***** Source data *****
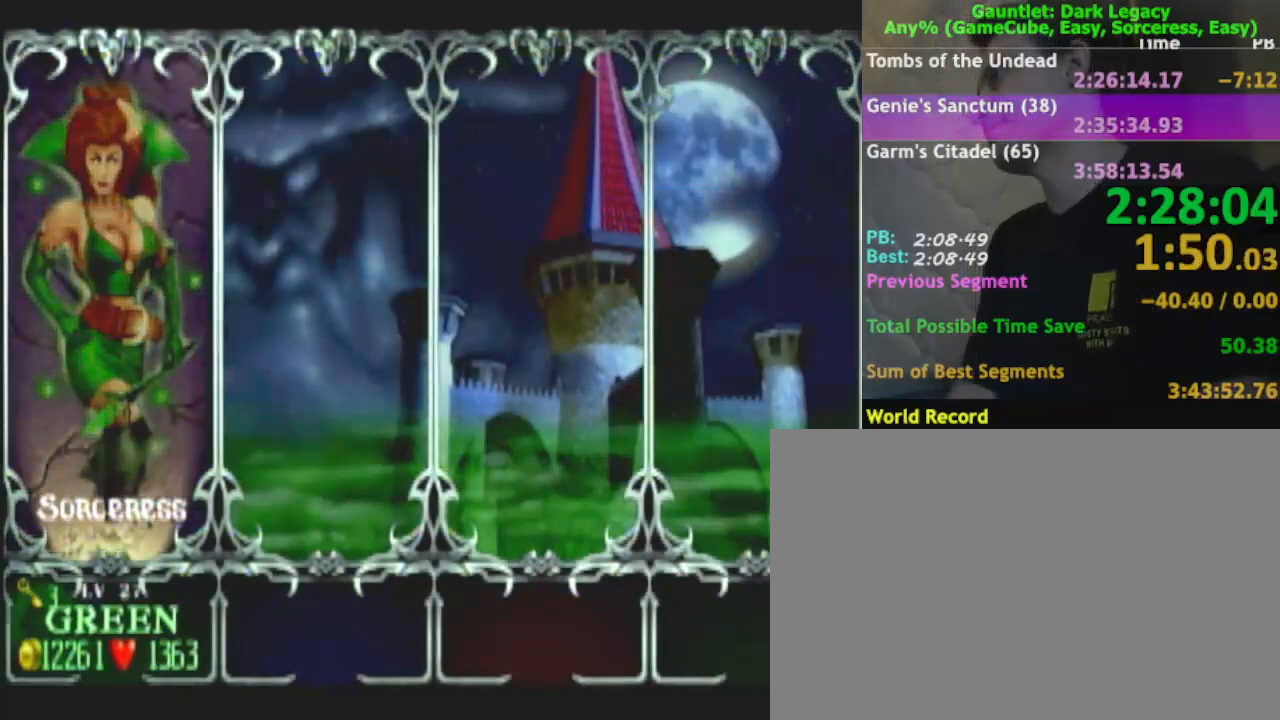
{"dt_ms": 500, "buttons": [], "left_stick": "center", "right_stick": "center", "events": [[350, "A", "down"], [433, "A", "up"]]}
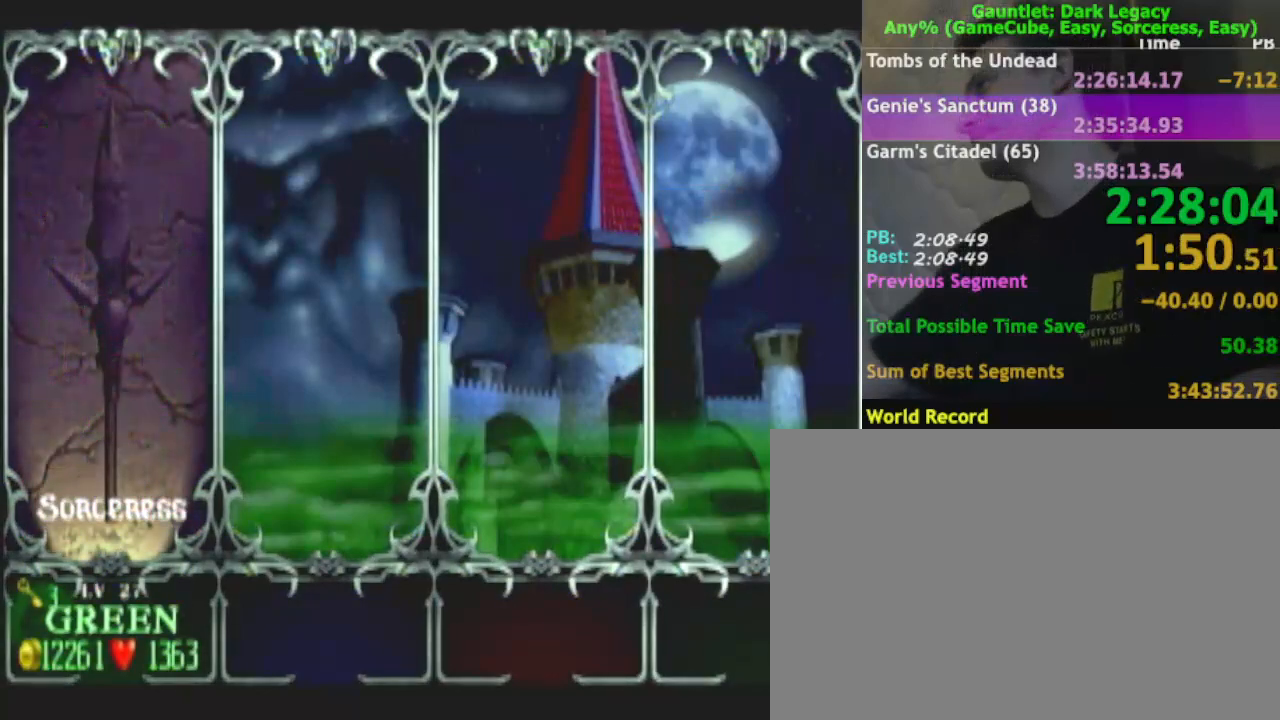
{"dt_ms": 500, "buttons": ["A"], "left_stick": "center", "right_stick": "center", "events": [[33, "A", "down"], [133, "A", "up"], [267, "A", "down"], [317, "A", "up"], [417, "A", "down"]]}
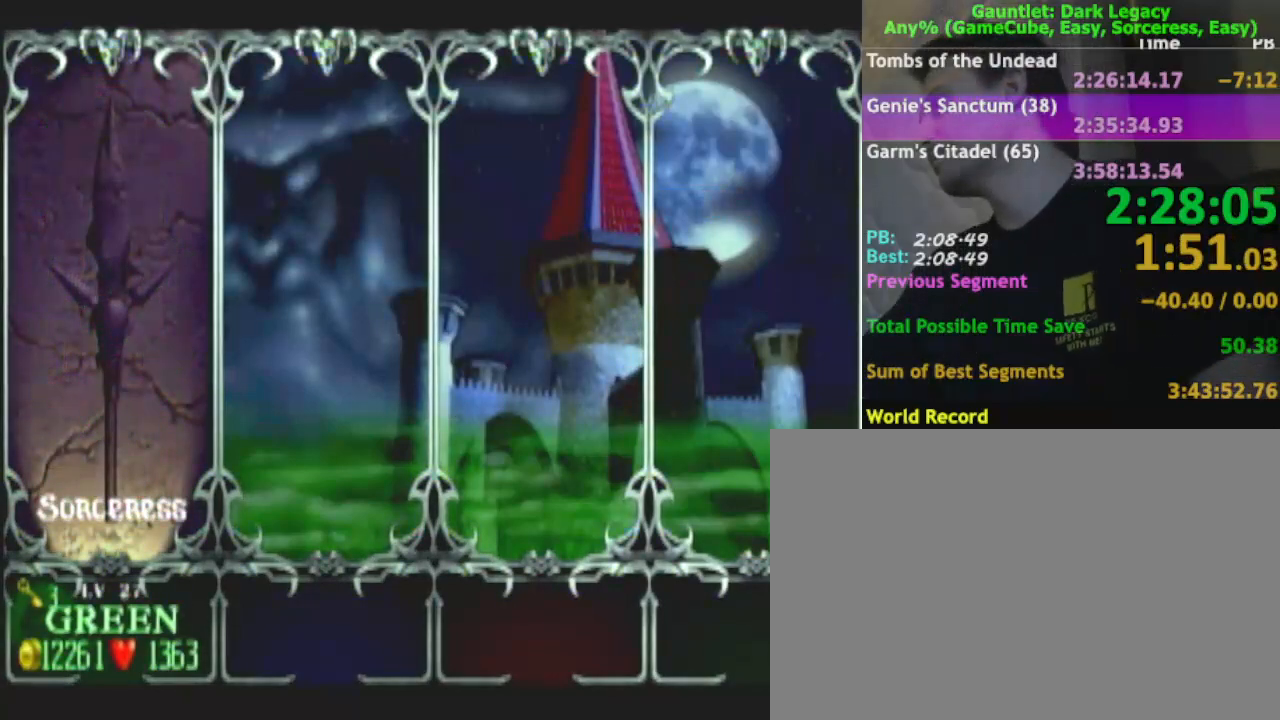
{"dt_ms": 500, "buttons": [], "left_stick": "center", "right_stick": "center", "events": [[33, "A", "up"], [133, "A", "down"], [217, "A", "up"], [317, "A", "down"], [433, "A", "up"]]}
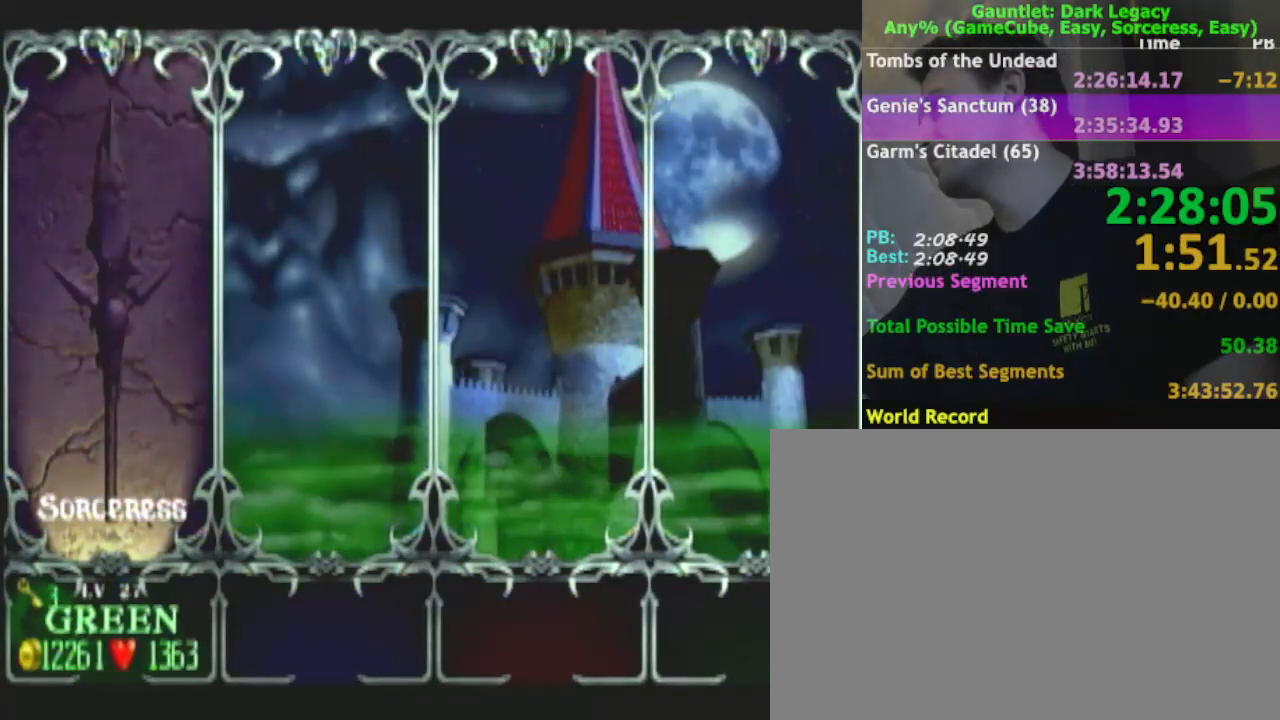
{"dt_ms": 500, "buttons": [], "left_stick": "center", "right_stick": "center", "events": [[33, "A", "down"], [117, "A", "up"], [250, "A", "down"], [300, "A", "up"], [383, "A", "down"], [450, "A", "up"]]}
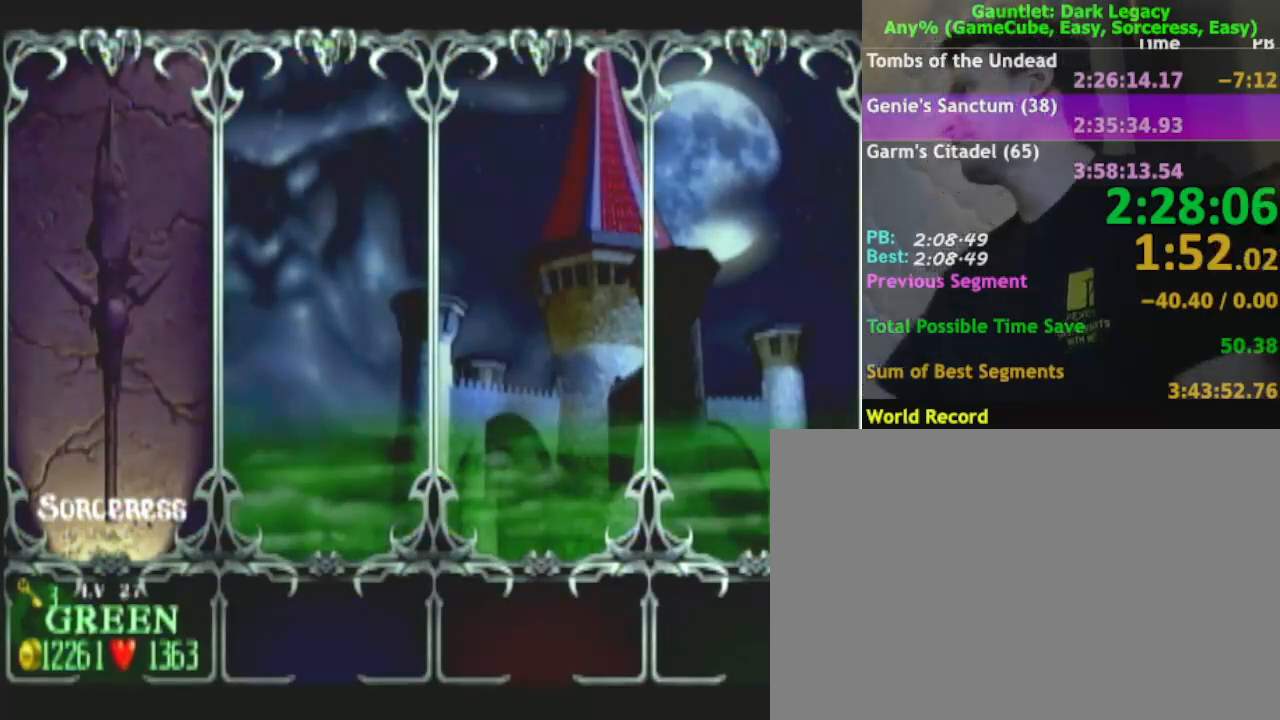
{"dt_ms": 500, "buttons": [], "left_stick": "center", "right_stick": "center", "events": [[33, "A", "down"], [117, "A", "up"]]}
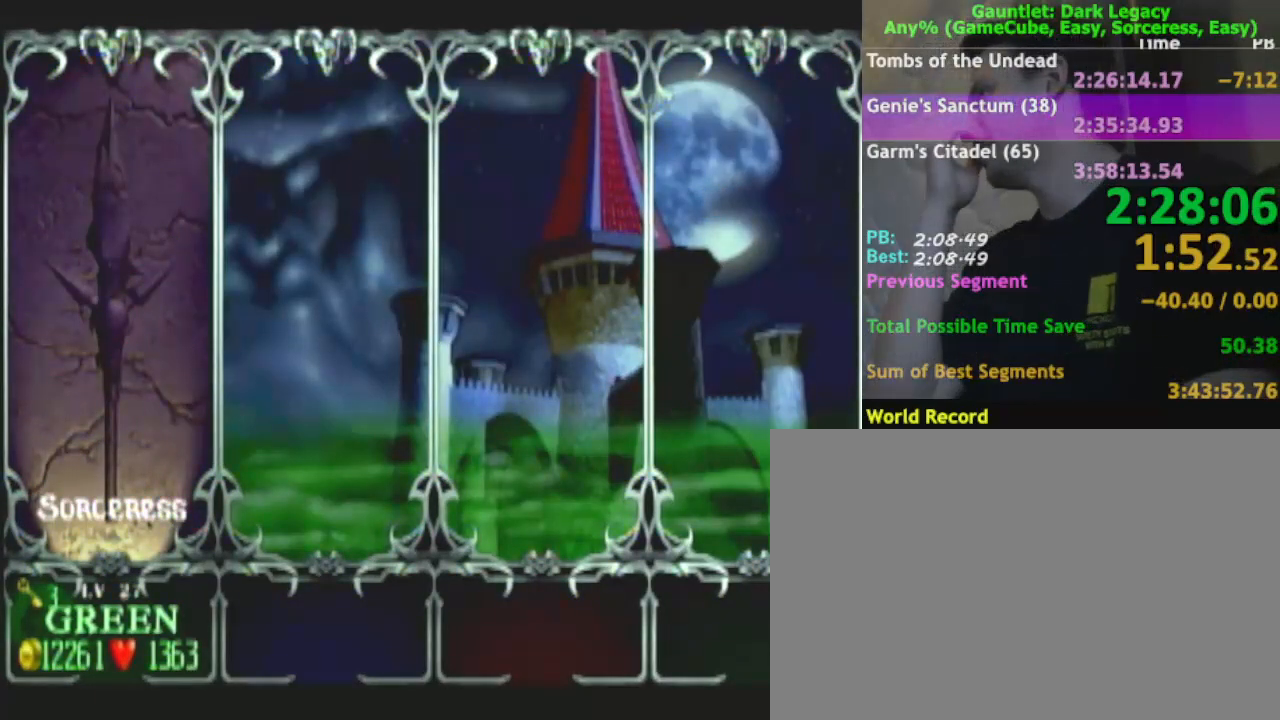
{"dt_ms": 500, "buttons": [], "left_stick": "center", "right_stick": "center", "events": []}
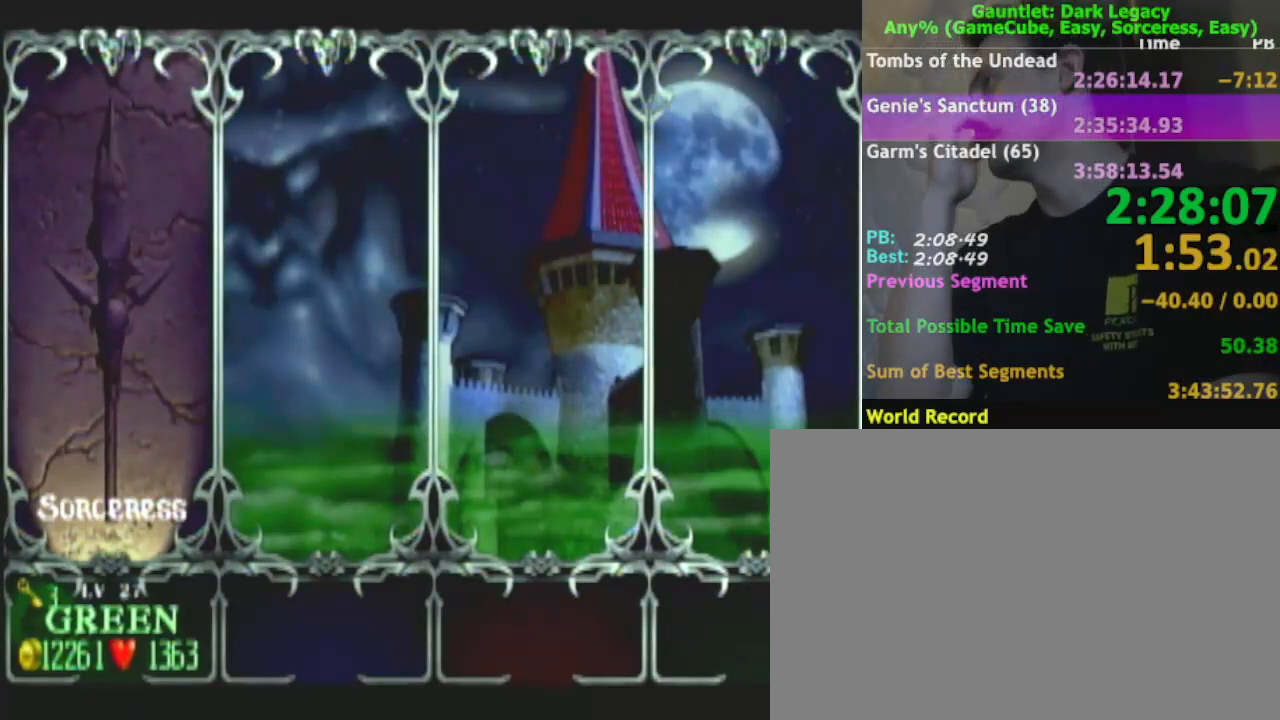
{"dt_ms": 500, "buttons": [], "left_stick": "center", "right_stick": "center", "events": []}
*****
(About this exercise):
Reproduce each entry exactly as written, but leave out the images.

(Solution to the exercise):
{"dt_ms": 500, "buttons": [], "left_stick": "center", "right_stick": "center", "events": [[350, "A", "down"], [433, "A", "up"]]}
{"dt_ms": 500, "buttons": ["A"], "left_stick": "center", "right_stick": "center", "events": [[33, "A", "down"], [133, "A", "up"], [267, "A", "down"], [317, "A", "up"], [417, "A", "down"]]}
{"dt_ms": 500, "buttons": [], "left_stick": "center", "right_stick": "center", "events": [[33, "A", "up"], [133, "A", "down"], [217, "A", "up"], [317, "A", "down"], [433, "A", "up"]]}
{"dt_ms": 500, "buttons": [], "left_stick": "center", "right_stick": "center", "events": [[33, "A", "down"], [117, "A", "up"], [250, "A", "down"], [300, "A", "up"], [383, "A", "down"], [450, "A", "up"]]}
{"dt_ms": 500, "buttons": [], "left_stick": "center", "right_stick": "center", "events": [[33, "A", "down"], [117, "A", "up"]]}
{"dt_ms": 500, "buttons": [], "left_stick": "center", "right_stick": "center", "events": []}
{"dt_ms": 500, "buttons": [], "left_stick": "center", "right_stick": "center", "events": []}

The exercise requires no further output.